Dokuz yaşından,doksan yaşına kadar herkesin hemen okumasını dilediğim kitap;hiç beklenmedik bir olayla ve ‘Elbette tüm bunlar çok uzun zaman önce oldu ve böyle bir şey bir daha asla olmaz.
Bu zamanda ve bu çağda tabi ki….’cümlesiyle bitiyor.
Yayınladıkları her çocuk kitabına yaş grubunu belirtmek de çok titiz olan Tudem Yayınevinin bu kitaba yaş sınırı koymamakla ne kadar isabetli davrandıklarını düşünerek onları bir kez daha kutluyorum.

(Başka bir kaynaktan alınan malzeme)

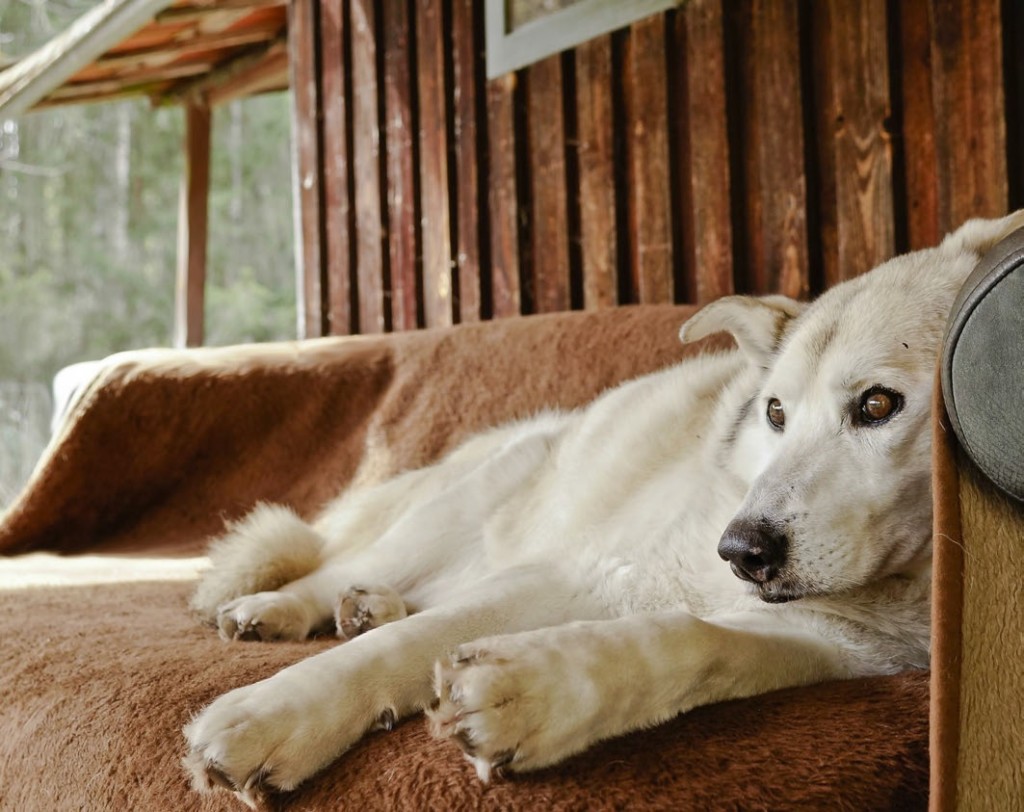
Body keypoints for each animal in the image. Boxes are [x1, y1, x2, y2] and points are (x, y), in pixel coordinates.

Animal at [184, 208, 1024, 802]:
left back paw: (365, 606)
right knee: (342, 567)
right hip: (464, 504)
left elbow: (688, 642)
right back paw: (281, 608)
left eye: (878, 405)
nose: (741, 552)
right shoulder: (574, 572)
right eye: (776, 414)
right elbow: (397, 649)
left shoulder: (828, 644)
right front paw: (270, 715)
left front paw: (536, 688)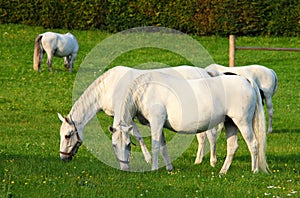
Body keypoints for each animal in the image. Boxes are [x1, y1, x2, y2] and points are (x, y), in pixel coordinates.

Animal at [56, 65, 211, 162]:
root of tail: (205, 73)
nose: (63, 158)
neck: (107, 88)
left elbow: (137, 136)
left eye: (67, 135)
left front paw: (148, 159)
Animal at [109, 71, 268, 173]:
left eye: (128, 145)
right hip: (230, 123)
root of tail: (245, 80)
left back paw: (254, 170)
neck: (145, 90)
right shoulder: (158, 125)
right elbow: (163, 146)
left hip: (243, 123)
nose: (124, 169)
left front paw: (154, 169)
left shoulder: (156, 122)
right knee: (232, 147)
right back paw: (223, 171)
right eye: (114, 145)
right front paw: (169, 168)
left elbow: (155, 146)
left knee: (253, 144)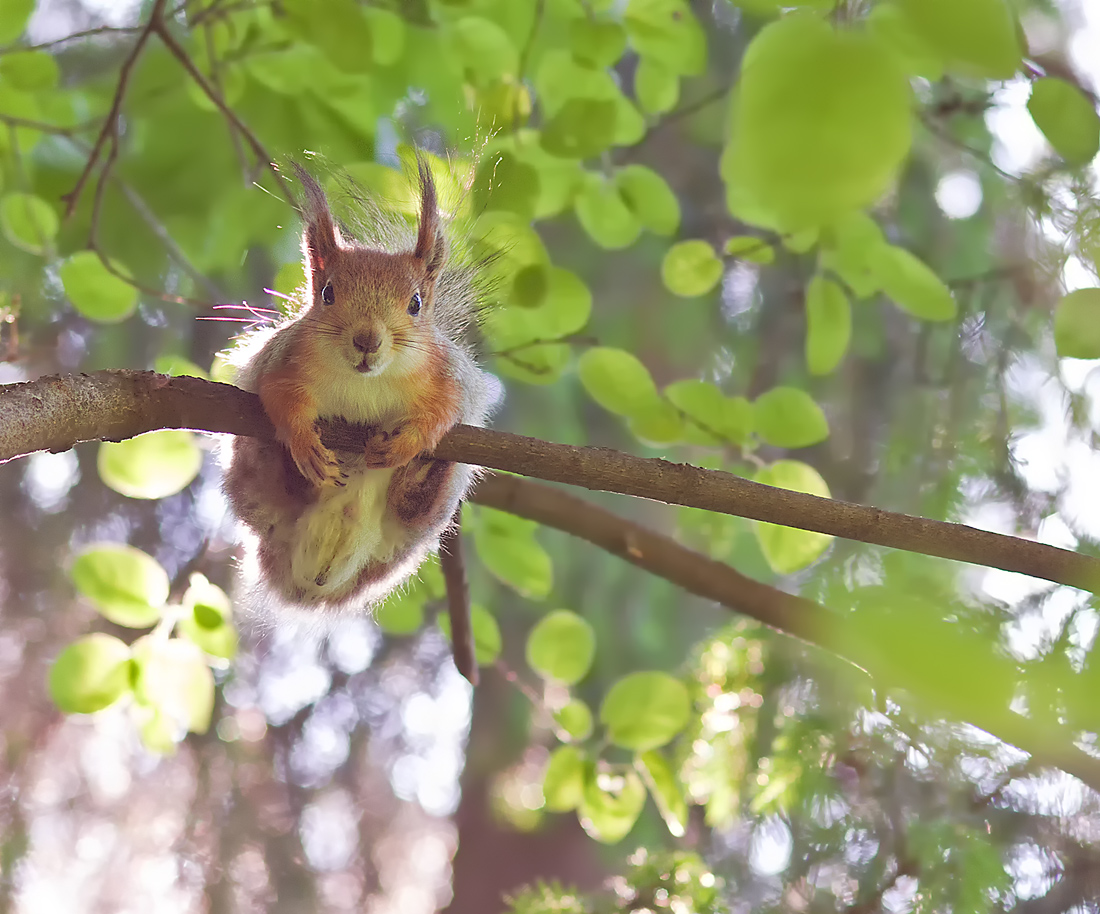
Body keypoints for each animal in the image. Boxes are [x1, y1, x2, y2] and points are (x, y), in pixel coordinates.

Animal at [223, 157, 499, 615]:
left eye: (416, 303)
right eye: (327, 293)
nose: (367, 340)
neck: (366, 381)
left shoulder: (451, 379)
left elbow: (443, 413)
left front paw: (410, 443)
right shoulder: (279, 362)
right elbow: (279, 399)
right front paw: (302, 440)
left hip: (425, 518)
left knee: (416, 508)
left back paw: (419, 475)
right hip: (254, 475)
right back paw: (303, 472)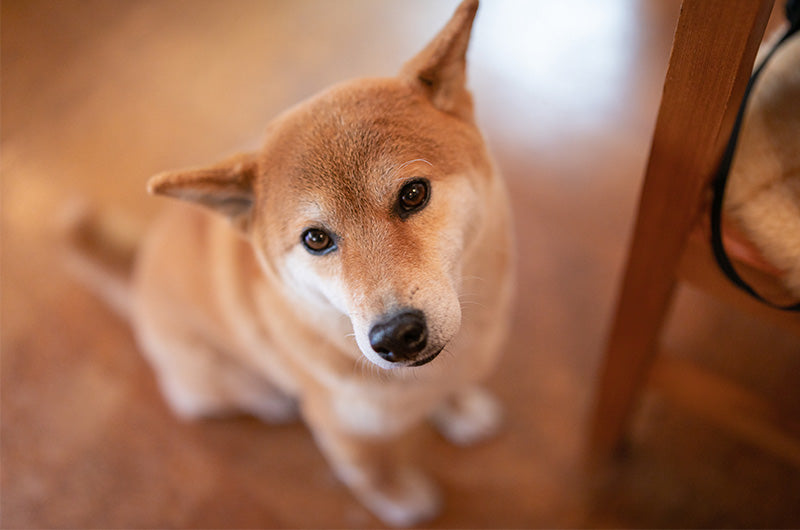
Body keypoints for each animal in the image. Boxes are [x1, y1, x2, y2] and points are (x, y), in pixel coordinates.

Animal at [62, 0, 512, 520]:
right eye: (315, 239)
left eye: (414, 194)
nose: (395, 336)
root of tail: (139, 276)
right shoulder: (346, 431)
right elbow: (375, 475)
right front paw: (403, 503)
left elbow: (452, 389)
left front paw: (460, 410)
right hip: (209, 378)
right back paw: (267, 401)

Birkaç kez daha okuyacağımı hissettiğim ‘Çizgili Pijamalı Çocuk’u kitaplıktaki yerine koyduktan sonra, bu zamanda, bu çağdaki kentlerimizi saran toplama kamplarını, sokak çocuklarını, açlık sınırının altındaki ‘öteki’leri, çocuk ve gençlik modasındaki gerilla desenlerini, çocuk askerleri, terörü, Filistini, Irak’ı ve diğer savaşları kısacası o zamanı aratmayan yaşadığımız günleri yeniden düşünerek ,yeniden utanarak ve Bruno ile Shumel gibi bir türlü kabullenemeyerek okuluma çocuklarımın yanına , onların güzel masum gözlerine sığınmaya koşuyorum. Bu kitabın tüm yetişkinler tarafından okunmasını, yetişkinlerin savaş karşıtı seslerini daha da gürleştirmelerini,savaşları çıkaranlara duyurmalarını, çocuklarımıza model olmalarını dileyerek koşuyorum.Her şeyden daha çok sevdiğimiz çocuklarımız için ,bir gün dünyayı saracak barışın umuduyla…
Teşekkürler John Boyne…
Teşekkürler Tudem Yayınevi emekçileri.


Eleştiren: ASLI TOHUMCU

Yılın son ekinde, bu yıl tanıttığım çocuk ve gençlik kitaplarından gönlümün kaydıklarını sizlerle paylaşayım, bu kitapları sizlere hatırlatayım istedim. Bir yıl boyunca severek okuduğum kitapların hepsini buraya sığdırmam mümkün değil elbet. Yılın en dokunaklı kitabı herhalde Çizgili Pijamalı Çocuk'tu. Bu İkinci Dünya Savaşı öyküsü, tel örgülerin iki tarafındaki iki oğlan çocuğunun dostluğunu, çocukların ve çocukluğun her tür ideolojinin ve savaşın ötesinde olduğunu anlatıyordu. Sarsıcı finaliyle insanın aklından günlerce çıkmayan, çok yalın ve iyi yazılmış bu roman, gençler kadar yetişkinler tarafından da okunmayı bekliyor (Babam ve Oğlum filminde olduğu gibi, Çizgili Pijamalı Çocuk'u okuyup da ağlamayacak insan yavrusu var mıdır acaba!).